- **EXERCISE REQUIREMENTS**
Please return the data below line for line, with no changes at all.

- **EXTRACTED ENTRIES**

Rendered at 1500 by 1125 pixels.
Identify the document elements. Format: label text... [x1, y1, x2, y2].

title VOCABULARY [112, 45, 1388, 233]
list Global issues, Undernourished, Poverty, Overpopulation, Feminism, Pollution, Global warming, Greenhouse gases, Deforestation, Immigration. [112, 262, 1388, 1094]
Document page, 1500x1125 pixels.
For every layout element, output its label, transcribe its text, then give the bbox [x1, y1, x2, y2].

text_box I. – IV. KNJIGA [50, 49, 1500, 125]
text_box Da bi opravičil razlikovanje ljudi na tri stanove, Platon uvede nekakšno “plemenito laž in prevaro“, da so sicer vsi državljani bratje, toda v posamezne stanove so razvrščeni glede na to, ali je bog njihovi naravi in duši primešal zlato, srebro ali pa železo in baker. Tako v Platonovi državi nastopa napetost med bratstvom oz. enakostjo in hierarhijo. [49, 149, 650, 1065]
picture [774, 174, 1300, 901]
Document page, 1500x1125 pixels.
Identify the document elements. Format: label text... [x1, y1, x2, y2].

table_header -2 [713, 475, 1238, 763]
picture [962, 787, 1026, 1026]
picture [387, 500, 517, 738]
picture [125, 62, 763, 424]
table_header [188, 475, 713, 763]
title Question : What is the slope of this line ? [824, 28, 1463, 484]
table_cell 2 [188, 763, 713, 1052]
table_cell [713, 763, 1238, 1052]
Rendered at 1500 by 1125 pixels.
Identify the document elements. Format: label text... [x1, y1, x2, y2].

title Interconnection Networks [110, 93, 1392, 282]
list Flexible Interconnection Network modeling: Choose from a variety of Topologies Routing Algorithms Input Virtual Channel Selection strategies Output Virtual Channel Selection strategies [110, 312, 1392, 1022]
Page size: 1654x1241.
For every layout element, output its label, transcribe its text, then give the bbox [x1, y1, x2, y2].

- **CORRECT RESPONSE**
Rendered at 1500 by 1125 pixels.
Identify the document elements. Format: label text... [x1, y1, x2, y2].

title VOCABULARY [112, 45, 1388, 233]
list Global issues, Undernourished, Poverty, Overpopulation, Feminism, Pollution, Global warming, Greenhouse gases, Deforestation, Immigration. [112, 262, 1388, 1094]
Document page, 1500x1125 pixels.
For every layout element, output its label, transcribe its text, then give the bbox [x1, y1, x2, y2].

text_box I. – IV. KNJIGA [50, 49, 1500, 125]
text_box Da bi opravičil razlikovanje ljudi na tri stanove, Platon uvede nekakšno “plemenito laž in prevaro“, da so sicer vsi državljani bratje, toda v posamezne stanove so razvrščeni glede na to, ali je bog njihovi naravi in duši primešal zlato, srebro ali pa železo in baker. Tako v Platonovi državi nastopa napetost med bratstvom oz. enakostjo in hierarhijo. [49, 149, 650, 1065]
picture [774, 174, 1300, 901]
Document page, 1500x1125 pixels.
Identify the document elements. Format: label text... [x1, y1, x2, y2].

table_header -2 [713, 475, 1238, 763]
picture [962, 787, 1026, 1026]
picture [387, 500, 517, 738]
picture [125, 62, 763, 424]
table_header [188, 475, 713, 763]
title Question : What is the slope of this line ? [824, 28, 1463, 484]
table_cell 2 [188, 763, 713, 1052]
table_cell [713, 763, 1238, 1052]
Rendered at 1500 by 1125 pixels.
Identify the document elements. Format: label text... [x1, y1, x2, y2].

title Interconnection Networks [110, 93, 1392, 282]
list Flexible Interconnection Network modeling: Choose from a variety of Topologies Routing Algorithms Input Virtual Channel Selection strategies Output Virtual Channel Selection strategies [110, 312, 1392, 1022]
Page size: 1654x1241.
For every layout element, output its label, transcribe its text, then give the bbox [x1, y1, x2, y2].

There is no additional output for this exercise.